Don't they use accounting tricks these days so they can keep their cash and then carry it to the stock market? This has the double advantage to keep the stock market inflated and compared to R&D where you risk product failure, the stock market is backstopped by the government and risk-free.

That's why we don't have flying cars. Instead of investment in core competencies we invest in the market.

We have flying cars. They are called Helicopters.
You should take an intro flight lesson at a flight school. There's no way the majority of people could safely fly a personal aircraft in all weather conditions. Flying cars will have to be 100% dependent on a really good autopilot which hasn't been developed yet (which I guess is sort of the point you're trying to make).
Have you SEEN the way most people drive?
Ugh flying cars would require a whole different level of infrastructure to protect pedestrians and property from idiots/malignants in vehicles. We already have giant cement blocks and metal poles everywhere, now we need human-permeable cages.
We don't have flying cars because it's a silly concept.
>companies reinvest profit

There central company to the article’s point (Snowflake) has no profit to reinvest

it does actually, when you reinvest profit you don't make any profit.

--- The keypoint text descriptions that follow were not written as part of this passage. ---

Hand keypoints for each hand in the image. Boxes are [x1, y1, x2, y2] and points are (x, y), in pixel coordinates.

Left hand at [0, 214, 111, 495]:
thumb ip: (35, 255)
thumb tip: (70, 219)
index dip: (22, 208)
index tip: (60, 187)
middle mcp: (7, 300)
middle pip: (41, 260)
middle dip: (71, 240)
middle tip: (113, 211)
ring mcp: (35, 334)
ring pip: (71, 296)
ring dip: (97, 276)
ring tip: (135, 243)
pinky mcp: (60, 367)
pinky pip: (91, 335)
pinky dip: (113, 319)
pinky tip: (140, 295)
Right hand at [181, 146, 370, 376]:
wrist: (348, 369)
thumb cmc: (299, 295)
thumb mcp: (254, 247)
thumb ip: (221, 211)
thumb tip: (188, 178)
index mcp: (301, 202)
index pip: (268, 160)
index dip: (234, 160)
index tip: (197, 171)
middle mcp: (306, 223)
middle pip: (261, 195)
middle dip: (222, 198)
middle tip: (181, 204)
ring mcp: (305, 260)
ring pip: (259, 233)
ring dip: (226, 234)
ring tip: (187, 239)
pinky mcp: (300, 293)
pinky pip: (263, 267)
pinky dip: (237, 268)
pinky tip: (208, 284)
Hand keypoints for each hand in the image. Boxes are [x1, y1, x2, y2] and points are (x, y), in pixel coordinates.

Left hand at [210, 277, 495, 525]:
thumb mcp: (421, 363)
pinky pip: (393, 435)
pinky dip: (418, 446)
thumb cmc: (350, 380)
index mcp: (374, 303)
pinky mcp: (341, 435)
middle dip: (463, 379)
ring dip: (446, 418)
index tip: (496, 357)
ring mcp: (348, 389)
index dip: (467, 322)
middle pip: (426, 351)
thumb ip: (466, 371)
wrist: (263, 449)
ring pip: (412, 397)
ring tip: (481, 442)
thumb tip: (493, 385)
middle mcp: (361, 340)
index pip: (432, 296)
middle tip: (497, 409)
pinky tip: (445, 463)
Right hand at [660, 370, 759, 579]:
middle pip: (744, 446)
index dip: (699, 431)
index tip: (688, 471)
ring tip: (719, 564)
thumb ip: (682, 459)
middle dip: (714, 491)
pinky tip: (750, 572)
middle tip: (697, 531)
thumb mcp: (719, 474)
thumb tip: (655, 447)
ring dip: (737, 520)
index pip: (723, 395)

They reinvest the money before it could become profit, mostly by hiring more sales

Depends on what do you mean by "reinvest". If you have $1b in profits and build a $1bn factory you still have to pay almost the same taxes.

If you increase payroll in the current year by $1bn you won't make a profit and you won't pay taxes... but it may not be as good an investment.

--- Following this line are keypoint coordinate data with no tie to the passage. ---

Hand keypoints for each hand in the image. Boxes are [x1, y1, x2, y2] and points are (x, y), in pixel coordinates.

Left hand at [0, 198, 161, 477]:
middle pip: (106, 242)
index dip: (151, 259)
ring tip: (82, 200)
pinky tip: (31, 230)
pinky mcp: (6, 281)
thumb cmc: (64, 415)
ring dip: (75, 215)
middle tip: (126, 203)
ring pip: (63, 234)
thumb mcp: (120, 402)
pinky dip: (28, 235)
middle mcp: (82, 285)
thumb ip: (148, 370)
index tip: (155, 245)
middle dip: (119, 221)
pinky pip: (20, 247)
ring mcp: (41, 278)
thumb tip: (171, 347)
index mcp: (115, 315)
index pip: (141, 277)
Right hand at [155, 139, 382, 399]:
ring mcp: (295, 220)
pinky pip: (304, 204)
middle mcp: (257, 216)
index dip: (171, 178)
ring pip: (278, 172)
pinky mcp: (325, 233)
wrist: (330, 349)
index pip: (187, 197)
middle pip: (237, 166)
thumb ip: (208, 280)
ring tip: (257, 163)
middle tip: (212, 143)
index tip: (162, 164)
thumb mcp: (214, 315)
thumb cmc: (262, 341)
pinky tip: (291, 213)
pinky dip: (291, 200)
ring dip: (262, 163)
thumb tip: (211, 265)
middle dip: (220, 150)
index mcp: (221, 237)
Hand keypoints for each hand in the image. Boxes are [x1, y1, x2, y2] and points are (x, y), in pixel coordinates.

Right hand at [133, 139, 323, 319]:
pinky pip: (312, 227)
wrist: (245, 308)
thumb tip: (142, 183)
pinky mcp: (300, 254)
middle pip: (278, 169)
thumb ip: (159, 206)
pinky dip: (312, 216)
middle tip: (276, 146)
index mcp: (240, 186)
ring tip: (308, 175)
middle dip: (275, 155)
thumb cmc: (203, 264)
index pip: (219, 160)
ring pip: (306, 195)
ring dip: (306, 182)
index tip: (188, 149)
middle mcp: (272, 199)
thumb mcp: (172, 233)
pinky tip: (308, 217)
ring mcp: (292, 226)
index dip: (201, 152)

Isn’t that exactly what the article is claiming they should do? Investing in sales and marketing now to drive future annuities isn’t the same strategy as reinvesting profits to dodge taxes as the OP claims
is it fair to say that investors see more return through reinvestment rather than distributions? Reinvestment sees 100% of the capital, but distributions are at best 75%? Assumptions are that the reinvestment creates value fairly quickly and drives the stock price up.
The company could also distribute profits to investors repurchasing shares.